5. A Rennes, la politique culturelle des élus prend appui sur l’avis d’un ensemble de professionnels de la culture qui sont en même temps les principaux bénéficiaires de cette dernière. Le risque d’une trop étroite proximité peut être alors posé. Qui plus est, certains estiment qu’au regard des bilans financiers, créatifs et médiatiques d’associations bien connues du public ou, au contraire, bien peu connues si ce n’est de quelques élus, un véritable audit de la culture à Rennes est nécessaire. Pensez-vous qu’un tel audit et l’instauration de dispositifs d’évaluation qualitative (moyens donnés, objectifs poursuivis, résultats concrets) seraient souhaitables ? Si vous êtes élu(e), les mettrez-vous en place ?

 La trop grande proximité entre ceux qui « conseillent » la politique culturelle et ceux qui bénéficient des subventions est un problème récurrent à Rennes depuis au moins 40 ans, à l’époque où la municipalité avait introduit les créateurs des Transmusicales au sein de la direction de la Maison de la culture. La confiance souvent aveugle accordée aux acteurs professionnels par les élus municipaux a eu tendance à transformer ces derniers en de simples gestionnaires de dossiers (ce qui est vrai au niveau local comme au niveau national) de plus en plus éloignés des domaines concernés.

Je suis donc tout à fait partisan de la mise en place d’un audit et d’un dispositif d’évaluation. Il est absolument nécessaire (et naturel) que l’utilisation de l’argent du contribuable soit rendue transparente, afin bien sûr que règne une confiance mutuelle entre les élus, les acteurs culturels et les citoyens, mais également afin que l’on puisse mesurer les effets sociaux et culturels concrets. Pour cela, il ne faudra pas répéter les erreurs du passé : en 1990, le comité d’experts chargé d’évaluer la politique culturelle de la ville, en plein cœur de la crise de la Maison de la culture, avait joué le jeux des professionnels qui souhaitaient renforcer leur emprise sur la vie culturelle rennaise.

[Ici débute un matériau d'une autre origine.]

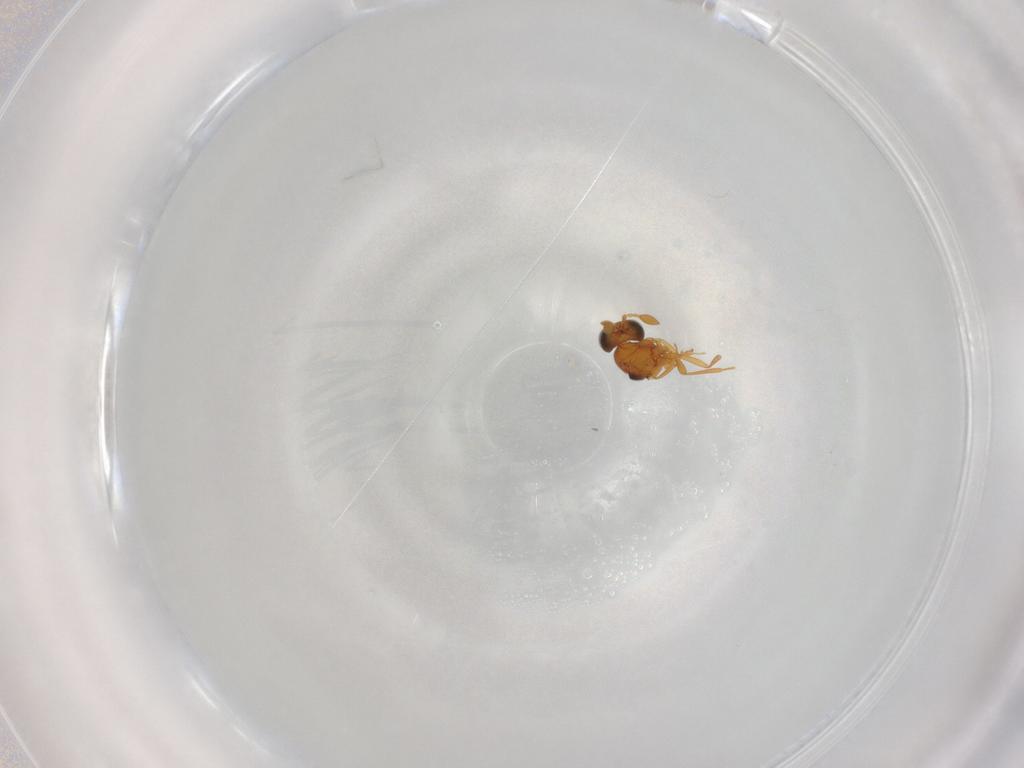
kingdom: Animalia
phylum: Arthropoda
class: Insecta
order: Hymenoptera
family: Scelionidae
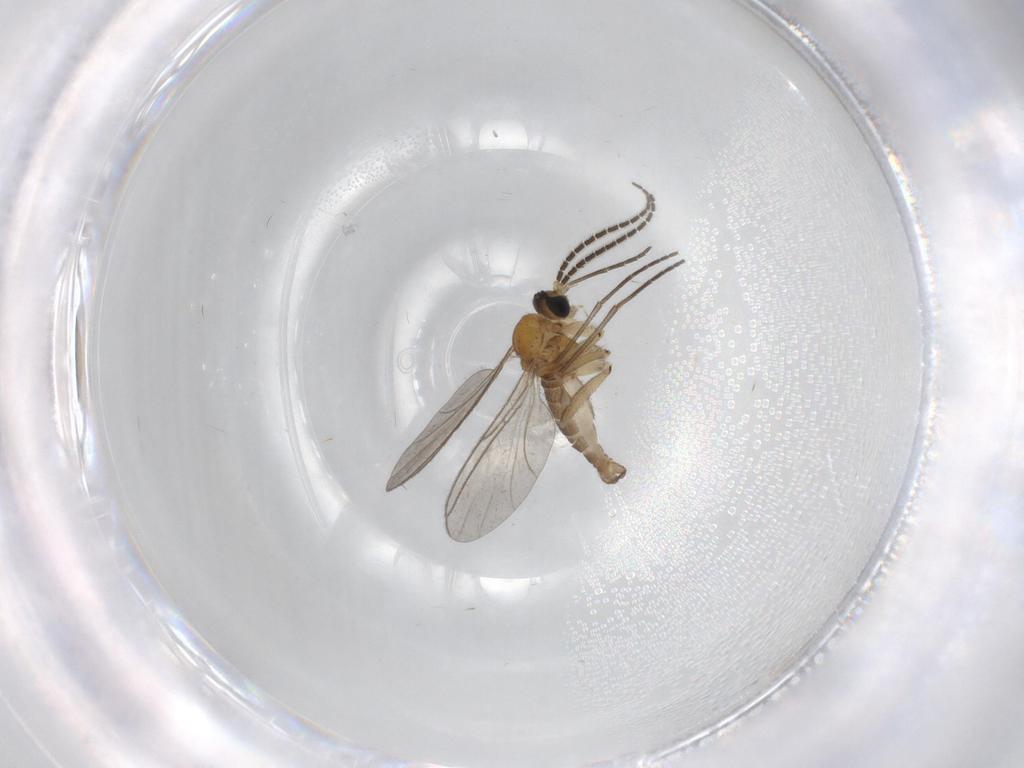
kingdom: Animalia
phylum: Arthropoda
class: Insecta
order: Diptera
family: Sciaridae
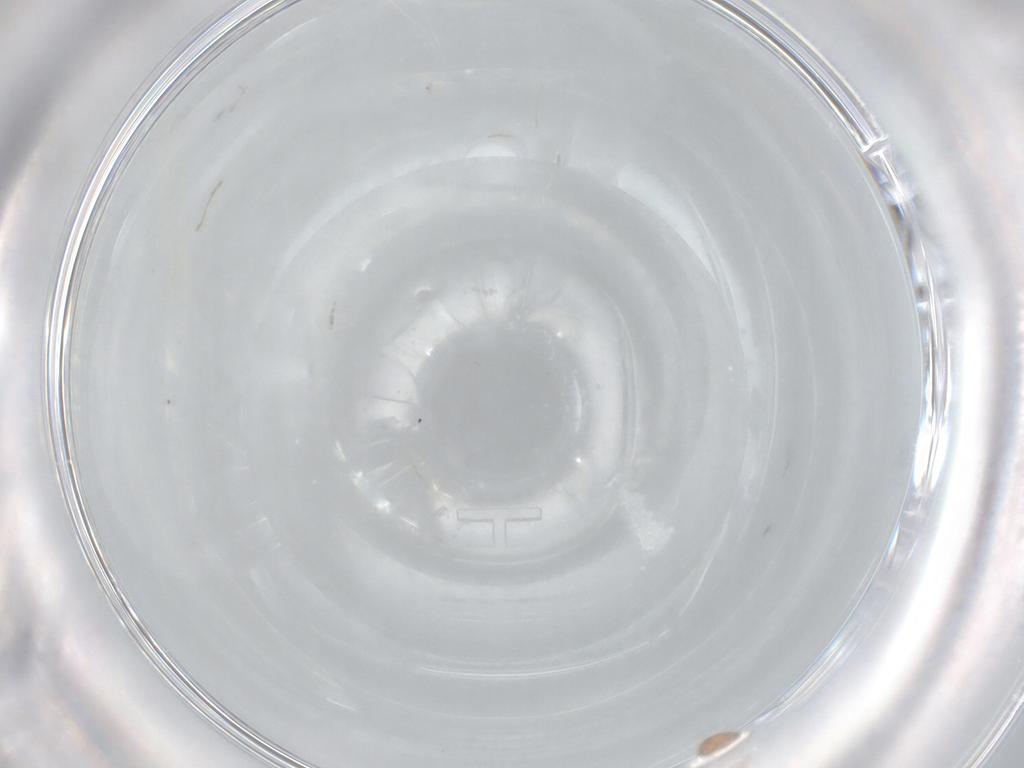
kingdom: Animalia
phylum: Arthropoda
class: Arachnida
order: Mesostigmata
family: Trematuridae
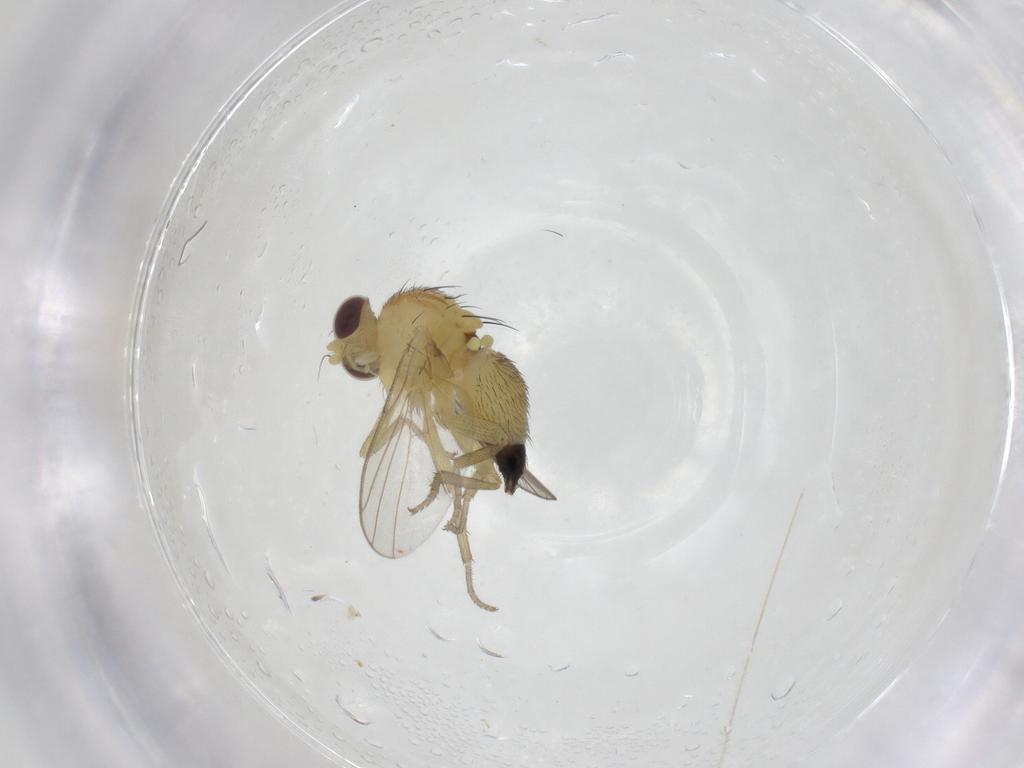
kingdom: Animalia
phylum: Arthropoda
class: Insecta
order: Diptera
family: Agromyzidae
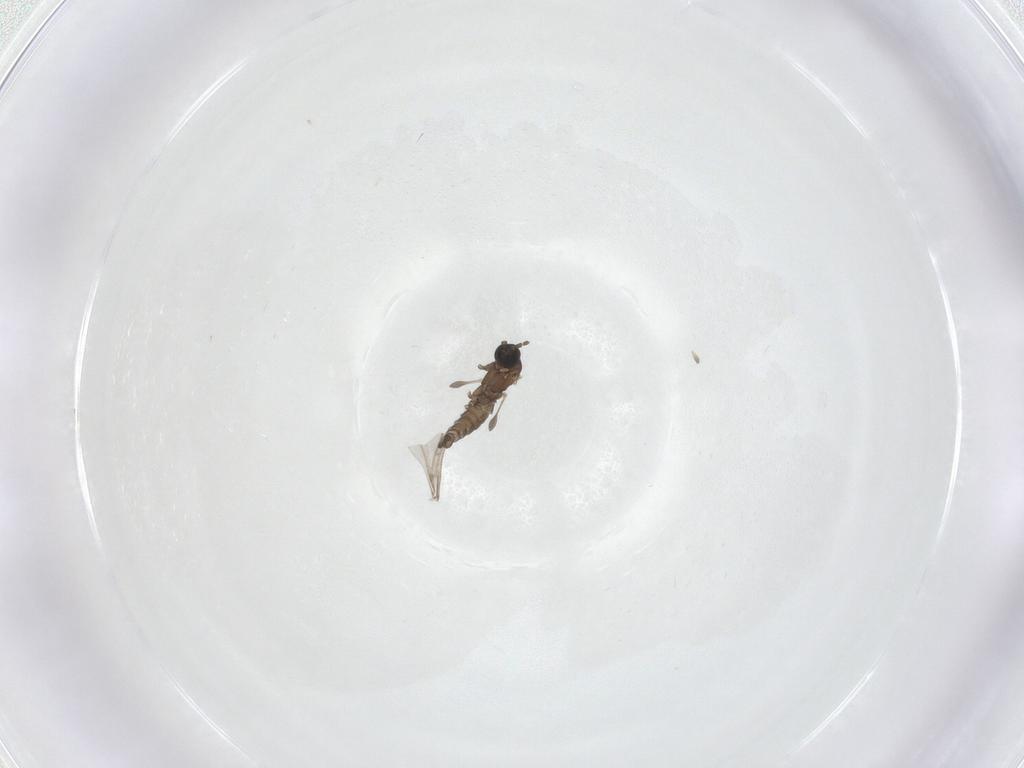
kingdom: Animalia
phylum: Arthropoda
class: Insecta
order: Diptera
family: Sciaridae
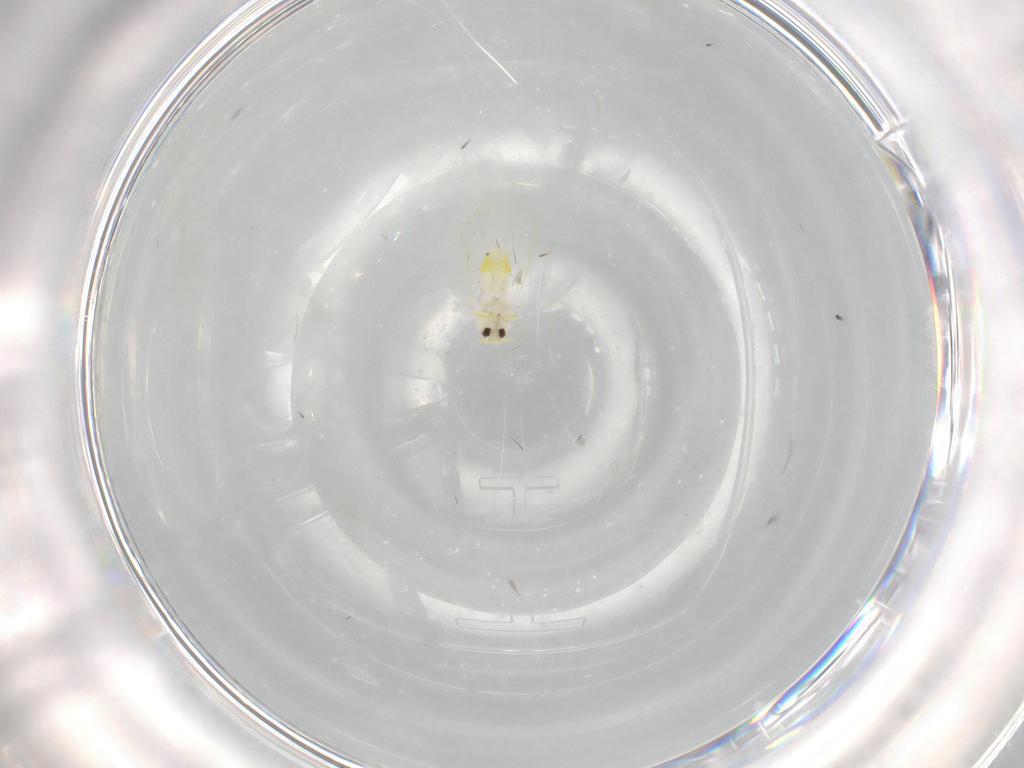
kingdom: Animalia
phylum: Arthropoda
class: Insecta
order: Hemiptera
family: Aleyrodidae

 6. Si la politique culturelle nationale se fonde sur des objectifs républicains et humanistes de cohésion sociale, il est patent que le monde de l’art – de sa création à sa diffusion – est soumis aux forces du marché. Quel regard portez-vous sur le secteur privé de la culture ? Quelle pourrait être à Rennes, selon vous, une collaboration féconde entre les sphères publique, semi-publique, associative et privée ?

Dans les années 60, alors qu’il créait les maisons de la culture, André Malraux avait mis en garde contre la notion fallacieuse de « loisir » ; il considérait que cela ouvrait la porte aux « puissantes usines de rêve ». Permettez-moi de le citer ici : « Ces usines si puissantes apportent les moyens du rêve les pires qui existent, parce que les usines de rêve ne sont pas là pour grandir les hommes, elles sont là très simplement pour gagner de l’argent. Or, le rêve le plus efficace pour les billets de théâtre et de cinéma, c’est naturellement celui qui fait appel aux éléments les plus profonds, les plus organiques et, pour tout dire, les plus terribles de l’être humain et avant tout, bien entendu, le sexe, le sang et la mort. »

Rebâtir une culture humaine, de la connaissance et de la découverte, est donc indissociable du combat pour nous libérer de l’emprise des marchés et de la contre-culture de l’appât du gain, du cynisme et de l’égoïsme qui y est associée. Alors il sera tout à fait possible d’établir une relation saine entre les acteurs publics, privés et associatifs de la vie culturelle.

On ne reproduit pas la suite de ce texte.